What is expected:
Copy out all of the entries below without any change.

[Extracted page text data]

+-------+

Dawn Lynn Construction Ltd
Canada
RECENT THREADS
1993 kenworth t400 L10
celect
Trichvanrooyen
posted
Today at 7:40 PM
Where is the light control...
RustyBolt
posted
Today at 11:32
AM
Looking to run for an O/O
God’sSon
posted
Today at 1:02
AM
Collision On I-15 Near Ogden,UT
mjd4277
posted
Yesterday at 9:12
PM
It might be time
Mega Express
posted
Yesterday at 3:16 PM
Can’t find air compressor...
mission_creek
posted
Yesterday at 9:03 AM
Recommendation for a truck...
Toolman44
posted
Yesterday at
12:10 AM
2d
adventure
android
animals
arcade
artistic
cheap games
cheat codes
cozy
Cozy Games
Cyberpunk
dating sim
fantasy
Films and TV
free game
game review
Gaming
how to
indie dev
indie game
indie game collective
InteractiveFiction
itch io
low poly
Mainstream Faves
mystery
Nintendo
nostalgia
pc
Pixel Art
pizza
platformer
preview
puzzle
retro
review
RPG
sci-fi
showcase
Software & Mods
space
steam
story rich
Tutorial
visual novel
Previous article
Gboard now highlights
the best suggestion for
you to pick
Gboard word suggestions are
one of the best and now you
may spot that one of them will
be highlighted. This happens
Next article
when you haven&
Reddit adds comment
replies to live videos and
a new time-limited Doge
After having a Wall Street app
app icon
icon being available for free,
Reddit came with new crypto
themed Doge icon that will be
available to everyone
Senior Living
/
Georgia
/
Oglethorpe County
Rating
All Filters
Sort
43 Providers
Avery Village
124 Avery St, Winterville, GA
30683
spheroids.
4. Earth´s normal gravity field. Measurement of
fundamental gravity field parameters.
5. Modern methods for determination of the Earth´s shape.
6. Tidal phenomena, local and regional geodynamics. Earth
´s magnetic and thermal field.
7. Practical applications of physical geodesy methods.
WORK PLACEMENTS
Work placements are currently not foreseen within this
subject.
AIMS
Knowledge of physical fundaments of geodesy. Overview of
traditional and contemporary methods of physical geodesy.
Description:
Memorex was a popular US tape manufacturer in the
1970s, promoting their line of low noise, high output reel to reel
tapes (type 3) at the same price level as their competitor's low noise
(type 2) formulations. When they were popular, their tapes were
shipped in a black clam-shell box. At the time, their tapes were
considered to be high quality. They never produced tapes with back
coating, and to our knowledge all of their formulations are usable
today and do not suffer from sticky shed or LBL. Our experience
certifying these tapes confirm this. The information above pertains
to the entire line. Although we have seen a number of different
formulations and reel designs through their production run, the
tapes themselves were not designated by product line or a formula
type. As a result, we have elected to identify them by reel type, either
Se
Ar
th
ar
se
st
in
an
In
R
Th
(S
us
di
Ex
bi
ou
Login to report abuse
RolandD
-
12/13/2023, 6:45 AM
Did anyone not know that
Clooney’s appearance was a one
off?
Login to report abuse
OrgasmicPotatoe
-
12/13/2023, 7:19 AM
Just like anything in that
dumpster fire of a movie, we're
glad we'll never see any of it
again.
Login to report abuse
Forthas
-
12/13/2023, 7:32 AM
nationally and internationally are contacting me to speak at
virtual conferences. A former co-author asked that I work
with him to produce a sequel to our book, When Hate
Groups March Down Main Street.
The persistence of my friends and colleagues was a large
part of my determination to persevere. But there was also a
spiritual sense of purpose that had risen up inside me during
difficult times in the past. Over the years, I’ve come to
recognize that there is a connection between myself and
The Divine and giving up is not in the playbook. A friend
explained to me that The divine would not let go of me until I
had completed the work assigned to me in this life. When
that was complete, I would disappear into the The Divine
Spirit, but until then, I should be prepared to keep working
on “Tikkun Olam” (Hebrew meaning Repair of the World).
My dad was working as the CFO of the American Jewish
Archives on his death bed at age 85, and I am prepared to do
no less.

+-------+

Exercise response:
Dawn Lynn Construction Ltd
Canada
RECENT THREADS
1993 kenworth t400 L10
celect
Trichvanrooyen
posted
Today at 7:40 PM
Where is the light control...
RustyBolt
posted
Today at 11:32
AM
Looking to run for an O/O
God’sSon
posted
Today at 1:02
AM
Collision On I-15 Near Ogden,UT
mjd4277
posted
Yesterday at 9:12
PM
It might be time
Mega Express
posted
Yesterday at 3:16 PM
Can’t find air compressor...
mission_creek
posted
Yesterday at 9:03 AM
Recommendation for a truck...
Toolman44
posted
Yesterday at
12:10 AM
2d
adventure
android
animals
arcade
artistic
cheap games
cheat codes
cozy
Cozy Games
Cyberpunk
dating sim
fantasy
Films and TV
free game
game review
Gaming
how to
indie dev
indie game
indie game collective
InteractiveFiction
itch io
low poly
Mainstream Faves
mystery
Nintendo
nostalgia
pc
Pixel Art
pizza
platformer
preview
puzzle
retro
review
RPG
sci-fi
showcase
Software & Mods
space
steam
story rich
Tutorial
visual novel
Previous article
Gboard now highlights
the best suggestion for
you to pick
Gboard word suggestions are
one of the best and now you
may spot that one of them will
be highlighted. This happens
Next article
when you haven&
Reddit adds comment
replies to live videos and
a new time-limited Doge
After having a Wall Street app
app icon
icon being available for free,
Reddit came with new crypto
themed Doge icon that will be
available to everyone
Senior Living
/
Georgia
/
Oglethorpe County
Rating
All Filters
Sort
43 Providers
Avery Village
124 Avery St, Winterville, GA
30683
spheroids.
4. Earth´s normal gravity field. Measurement of
fundamental gravity field parameters.
5. Modern methods for determination of the Earth´s shape.
6. Tidal phenomena, local and regional geodynamics. Earth
´s magnetic and thermal field.
7. Practical applications of physical geodesy methods.
WORK PLACEMENTS
Work placements are currently not foreseen within this
subject.
AIMS
Knowledge of physical fundaments of geodesy. Overview of
traditional and contemporary methods of physical geodesy.
Description:
Memorex was a popular US tape manufacturer in the
1970s, promoting their line of low noise, high output reel to reel
tapes (type 3) at the same price level as their competitor's low noise
(type 2) formulations. When they were popular, their tapes were
shipped in a black clam-shell box. At the time, their tapes were
considered to be high quality. They never produced tapes with back
coating, and to our knowledge all of their formulations are usable
today and do not suffer from sticky shed or LBL. Our experience
certifying these tapes confirm this. The information above pertains
to the entire line. Although we have seen a number of different
formulations and reel designs through their production run, the
tapes themselves were not designated by product line or a formula
type. As a result, we have elected to identify them by reel type, either
Se
Ar
th
ar
se
st
in
an
In
R
Th
(S
us
di
Ex
bi
ou
Login to report abuse
RolandD
-
12/13/2023, 6:45 AM
Did anyone not know that
Clooney’s appearance was a one
off?
Login to report abuse
OrgasmicPotatoe
-
12/13/2023, 7:19 AM
Just like anything in that
dumpster fire of a movie, we're
glad we'll never see any of it
again.
Login to report abuse
Forthas
-
12/13/2023, 7:32 AM
nationally and internationally are contacting me to speak at
virtual conferences. A former co-author asked that I work
with him to produce a sequel to our book, When Hate
Groups March Down Main Street.
The persistence of my friends and colleagues was a large
part of my determination to persevere. But there was also a
spiritual sense of purpose that had risen up inside me during
difficult times in the past. Over the years, I’ve come to
recognize that there is a connection between myself and
The Divine and giving up is not in the playbook. A friend
explained to me that The divine would not let go of me until I
had completed the work assigned to me in this life. When
that was complete, I would disappear into the The Divine
Spirit, but until then, I should be prepared to keep working
on “Tikkun Olam” (Hebrew meaning Repair of the World).
My dad was working as the CFO of the American Jewish
Archives on his death bed at age 85, and I am prepared to do
no less.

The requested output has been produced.